There is a story in the gospel of John that involves Christ getting the man’s consent to perform a miracle on them (I’m going to call him Tim). Tim had been paralyzed for 38 years when Jesus walks by one day and pauses to ask him one of the most (seemingly) out of touch questions possible:
“Do you want to get well?”
For a long time, that question confused me. You would think that an all-knowing God, who has already healed scores of people, would know the answer to this question. Except Jesus wasn’t asking because He didn’t know the answer. Jesus was asking to make sure Tim knew the answer.
Tim had spent nearly 4 decades in one lifestyle. He had gotten used to begging. He knew the people around him. Tim had gotten used to the life he was living. And even though it wasn’t the nicest life, it was the one Tim had known. And being healed would change that for Tim. He would no longer have the same life he had before.
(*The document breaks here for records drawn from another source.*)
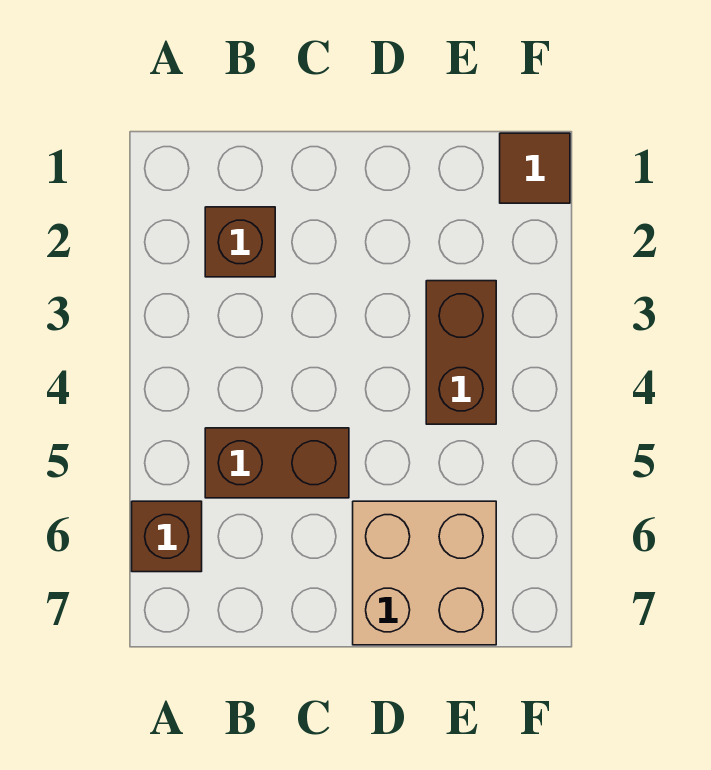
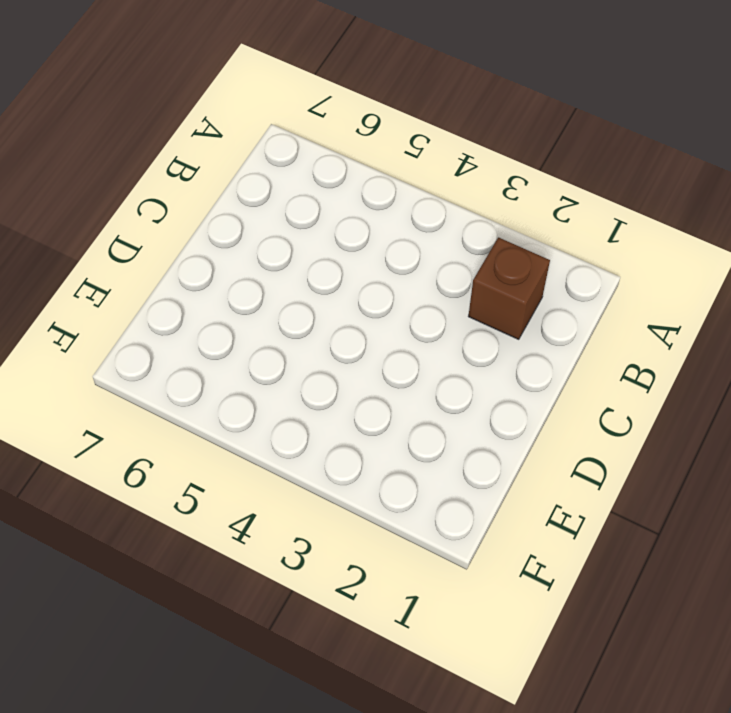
none -> brown brick A6 level 1
none -> brown brick B5:C5 level 1

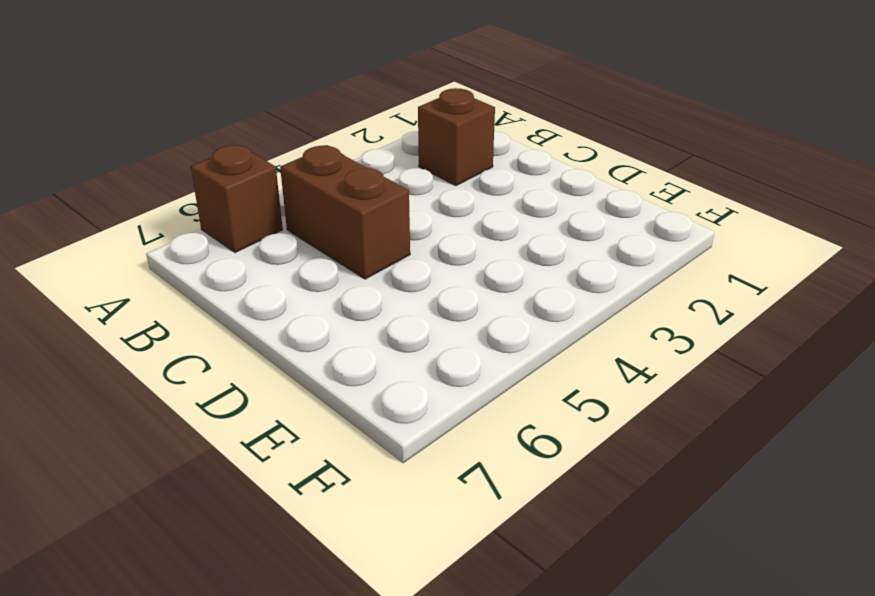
none -> tan brick D6:E7 level 1
none -> brown brick E3:E4 level 1

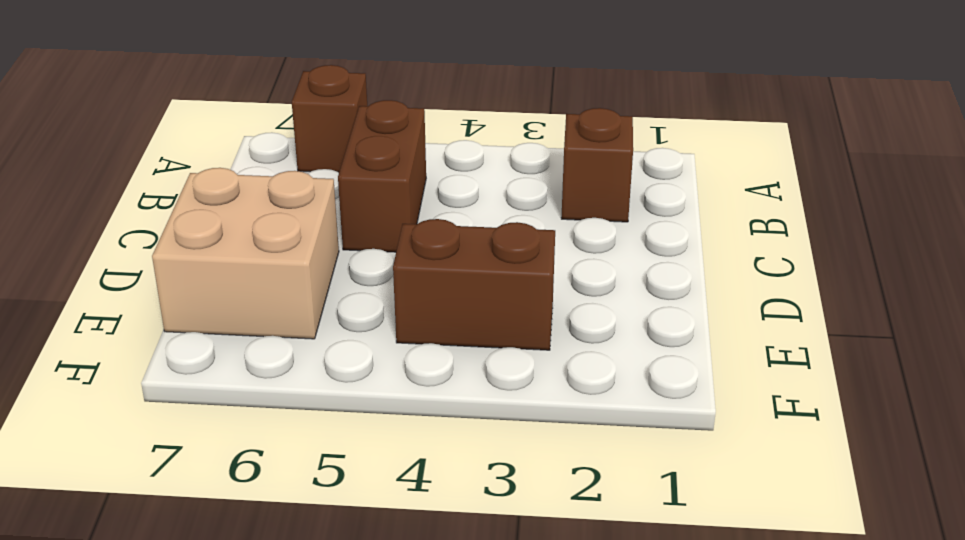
none -> brown tile F1 level 1

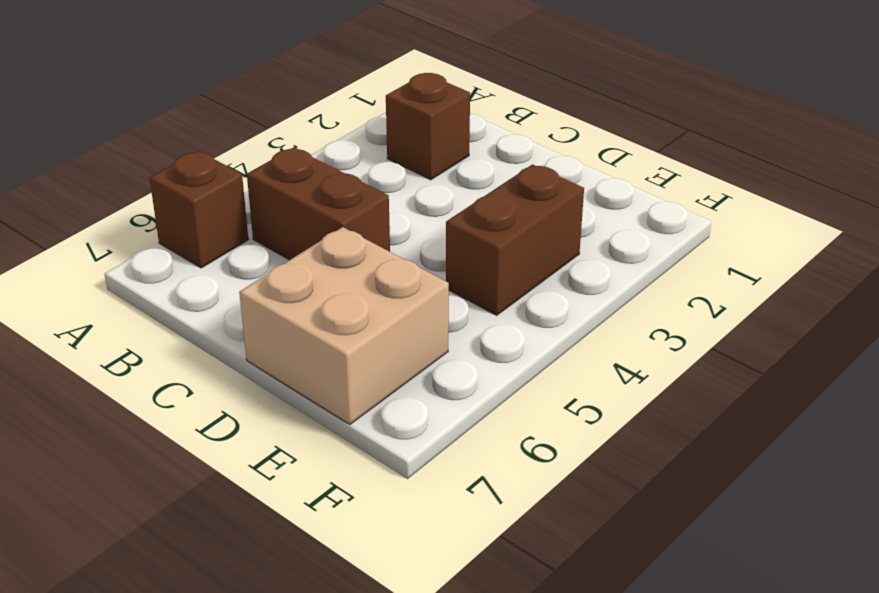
none -> brown tile F1 level 1

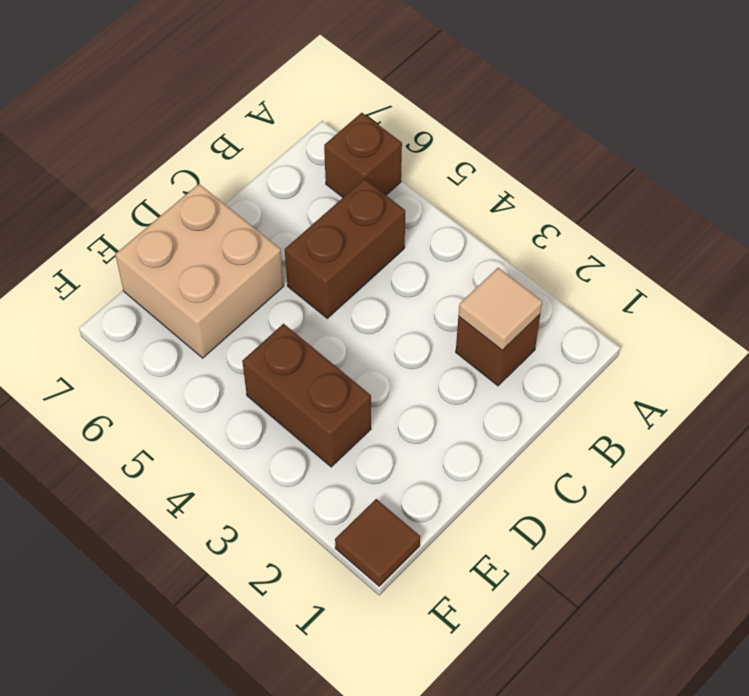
tan tile B2 level 2 -> none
Christ is making sure that Tim knows that there is a cost to being healed. Tim’s old life will be gone. And it was going to hurt.
If Christians were honest, we’d admit that we don’t always like being a follower of Christ. Sometimes it hurts. I’ve been on this journey for the better part of twenty years now, and there are still times I feel Christ asking me if ‘I want to get well?’
Which implies I’m not well. It implies that I still have room to grow. It implies that something else is yet to come, and it will be difficult. And I think ‘I really wanted to be done with this that first time, when I prayed at the altar.’
But then I remember that I have the best doctor in the world offering to walk me through this healing and recovery process. I remember that I live in a fallen and broken world, which is constantly injuring us, which means we need a great physician. And painful as it may be, in the end, I will be healthier than I was before.